Após a eleição do bispo de Pavia, Ambrósio retornou para Milão muito enfermo (fevereiro de 397). O que Ambrósio representava para a Itália, na época, pode ser compreendido na frase do general Sitilicão: “A morte de tão grande homem seria a ruína da Itália”, quando soube da grave enfermidade do bispo de Milão. Na sexta-feira santa, 4 de abril de 397, entra em agonia e morre na manhã do sábado santo, sendo sepultado junto aos mártires Gervásio e Potásio, cujos corpos tinham sido descobertos em 396. Antes de morrer, indicou Simpliciano como seu sucessor no episcopado de Milão: “É velho, mas é bom”, teria dito.

Obras
Sermões diversos.

Comentário aos 4 livros dos Reis

Tradução de Sobre a guerra judaica de Flávio Josefo.

Hexameron: uma obra em seis livros, celebrando a beleza da criação. Inspirada na obra de S. Basílio traz, inclusive, o mesmo título. Sua exegese é alegórica, em de- pendência direta da escola de Alexandria, especialmente de Orígenes. Sente-se ainda as influências das idéias estóicas.

Exposição do evangelho segundo Lucas (composta em 390): sua obra mais longa.

Cantos litúrgico utilizando o “metro ambrosiano” (oito estrofes de 4 linhas)

Obras dogmáticas: o imperador Graciano, ainda jovem, pediu a Ambrósio que o esclarecesse sobre a fé cristã. Seu tio Valentiniano era ariano. Queria ser esclarecido especialmente sobre o dogma da divindade do Verbo. Ambrósio responde-lhe por um tratado Sobre a fé para Graciano Augusto, em cinco livros. Em 381, escreveu um tratado sobre a Encarnação do Senhor, dirigido contra os arianos. No mesmo ano, enquanto se realizava o Concílio de Constantinopla, escreveu novamente a Graciano um tratado Sobre o Espírito Santo.
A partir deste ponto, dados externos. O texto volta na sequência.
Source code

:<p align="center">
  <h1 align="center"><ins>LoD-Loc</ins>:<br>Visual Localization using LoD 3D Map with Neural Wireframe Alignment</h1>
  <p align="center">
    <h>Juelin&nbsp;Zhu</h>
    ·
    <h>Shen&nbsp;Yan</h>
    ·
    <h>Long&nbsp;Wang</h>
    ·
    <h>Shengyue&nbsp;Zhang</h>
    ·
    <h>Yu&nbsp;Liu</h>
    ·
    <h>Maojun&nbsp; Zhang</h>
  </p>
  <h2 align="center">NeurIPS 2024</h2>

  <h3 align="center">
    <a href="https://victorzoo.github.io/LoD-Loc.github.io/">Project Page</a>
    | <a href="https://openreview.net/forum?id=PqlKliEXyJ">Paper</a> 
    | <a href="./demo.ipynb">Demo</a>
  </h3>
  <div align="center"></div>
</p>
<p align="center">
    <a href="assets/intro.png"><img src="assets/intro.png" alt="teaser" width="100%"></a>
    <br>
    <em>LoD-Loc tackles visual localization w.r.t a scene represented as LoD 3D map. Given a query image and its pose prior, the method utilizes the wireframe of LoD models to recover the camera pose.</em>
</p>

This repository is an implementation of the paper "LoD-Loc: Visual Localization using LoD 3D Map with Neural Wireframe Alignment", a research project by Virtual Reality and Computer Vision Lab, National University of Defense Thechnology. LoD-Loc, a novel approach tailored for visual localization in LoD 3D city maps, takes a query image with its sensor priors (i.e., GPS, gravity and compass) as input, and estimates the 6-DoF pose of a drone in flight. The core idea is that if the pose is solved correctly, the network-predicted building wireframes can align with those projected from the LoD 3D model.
Inspirando-se na teologia grega, afirma a identidade da essência do Espírito Santo com o Pai e o Filho. Assim, embora não sendo teólogo, contribuiu para a teologia trinitária. Sua terminologia prepara as formas definitivas para Agostinho. Na cristologia, é o primeiro, no ocidente, que se opõe a Apolinário de Laodicéia. Sua terminologia sobre as duas naturezas perfeitas, unidas na pessoa divina de Cristo foram assumidas pelos Concílios de Éfeso (431) e de Calcedônia (451).